These two source books give students and general readers access to an emerging academic field, modern Tibetan studies, which challenges the shallow popular image of Tibet as an isolated land of changeless wisdom. The volumes show Tibet as part of world history, not apart from it. The chronological structures of both books reveal a society that has never been static: a turbulent mix of cultures, clans, dialects, religious lineages, and forms of rule, with a creative center that has both received and exerted cultural influence in its relations with China, India, Iran, Mongolia, and Russia.
Sources of Tibetan Tradition contains substantial excerpts from over 180 primary documents, many of them translated into English for the first time, covering Tibet’s history from the seventh century, when Buddhism made its first inroads, to the creation of the position of the Dalai Lama at the behest of a Mongolian king in 1578, to the eve of Tibet’s integration into the People’s Republic of China in the mid-twentieth century.
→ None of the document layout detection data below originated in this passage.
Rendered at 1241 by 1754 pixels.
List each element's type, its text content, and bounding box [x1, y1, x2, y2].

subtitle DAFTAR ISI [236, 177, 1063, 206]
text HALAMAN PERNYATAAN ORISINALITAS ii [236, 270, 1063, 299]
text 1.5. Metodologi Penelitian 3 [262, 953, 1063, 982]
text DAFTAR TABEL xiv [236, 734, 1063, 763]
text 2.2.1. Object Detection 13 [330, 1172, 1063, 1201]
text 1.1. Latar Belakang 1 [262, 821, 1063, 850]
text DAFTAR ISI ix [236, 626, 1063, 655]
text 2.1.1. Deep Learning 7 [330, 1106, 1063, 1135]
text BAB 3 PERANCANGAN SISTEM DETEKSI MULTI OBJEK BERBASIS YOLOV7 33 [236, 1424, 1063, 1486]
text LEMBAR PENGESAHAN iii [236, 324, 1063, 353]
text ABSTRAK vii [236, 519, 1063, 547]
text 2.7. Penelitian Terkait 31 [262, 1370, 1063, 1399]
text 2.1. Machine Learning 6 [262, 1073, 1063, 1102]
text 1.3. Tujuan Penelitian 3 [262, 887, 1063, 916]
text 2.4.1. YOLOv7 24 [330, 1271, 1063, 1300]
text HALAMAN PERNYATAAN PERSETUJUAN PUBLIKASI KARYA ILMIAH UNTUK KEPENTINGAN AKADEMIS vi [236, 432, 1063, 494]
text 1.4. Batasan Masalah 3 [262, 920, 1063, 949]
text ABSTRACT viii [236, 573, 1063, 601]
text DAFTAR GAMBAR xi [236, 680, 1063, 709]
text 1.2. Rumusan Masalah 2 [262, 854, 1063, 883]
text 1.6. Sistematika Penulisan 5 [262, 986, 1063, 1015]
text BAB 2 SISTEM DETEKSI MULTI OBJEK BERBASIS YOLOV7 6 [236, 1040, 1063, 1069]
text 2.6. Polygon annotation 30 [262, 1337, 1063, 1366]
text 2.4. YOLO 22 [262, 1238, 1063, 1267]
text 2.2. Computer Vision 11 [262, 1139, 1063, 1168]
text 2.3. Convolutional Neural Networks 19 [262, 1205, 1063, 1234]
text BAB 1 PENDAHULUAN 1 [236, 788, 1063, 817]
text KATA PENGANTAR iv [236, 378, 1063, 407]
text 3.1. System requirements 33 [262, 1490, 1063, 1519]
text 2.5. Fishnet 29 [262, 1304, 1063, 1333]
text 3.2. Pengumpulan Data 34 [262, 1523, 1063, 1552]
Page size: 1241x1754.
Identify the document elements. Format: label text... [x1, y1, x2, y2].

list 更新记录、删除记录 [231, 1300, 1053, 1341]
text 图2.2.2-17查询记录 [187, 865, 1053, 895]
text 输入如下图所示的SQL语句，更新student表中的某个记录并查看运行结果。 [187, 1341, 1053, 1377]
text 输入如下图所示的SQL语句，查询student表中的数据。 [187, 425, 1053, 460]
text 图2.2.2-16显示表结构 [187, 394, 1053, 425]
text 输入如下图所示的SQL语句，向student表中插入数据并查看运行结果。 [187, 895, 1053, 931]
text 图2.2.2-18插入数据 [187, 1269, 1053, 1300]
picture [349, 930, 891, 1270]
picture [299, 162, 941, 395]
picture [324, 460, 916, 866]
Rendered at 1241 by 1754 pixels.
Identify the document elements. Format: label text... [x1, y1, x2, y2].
Paired with authoritative commentaries by leading scholars, the documents trace the region’s eventful political history and its rich interactions with surrounding civilizations -- sometimes as an empire ruling nearby societies, sometimes as a fragmented collection of monastic principalities, sometimes as a unified polity under the loose rule of the Dalai Lama’s Gelukpa sect.
The Tibetan History Reader brings together 33 otherwise hard to find chapters and articles from innovative recent scholarship on Tibet. The topics covered include governmental structures, trade, the agricultural economy, land ownership and serfdom, international relations, and the sometimes murderous religious politics of reincarnation. The material is specialized but animated by a sense of fresh discovery.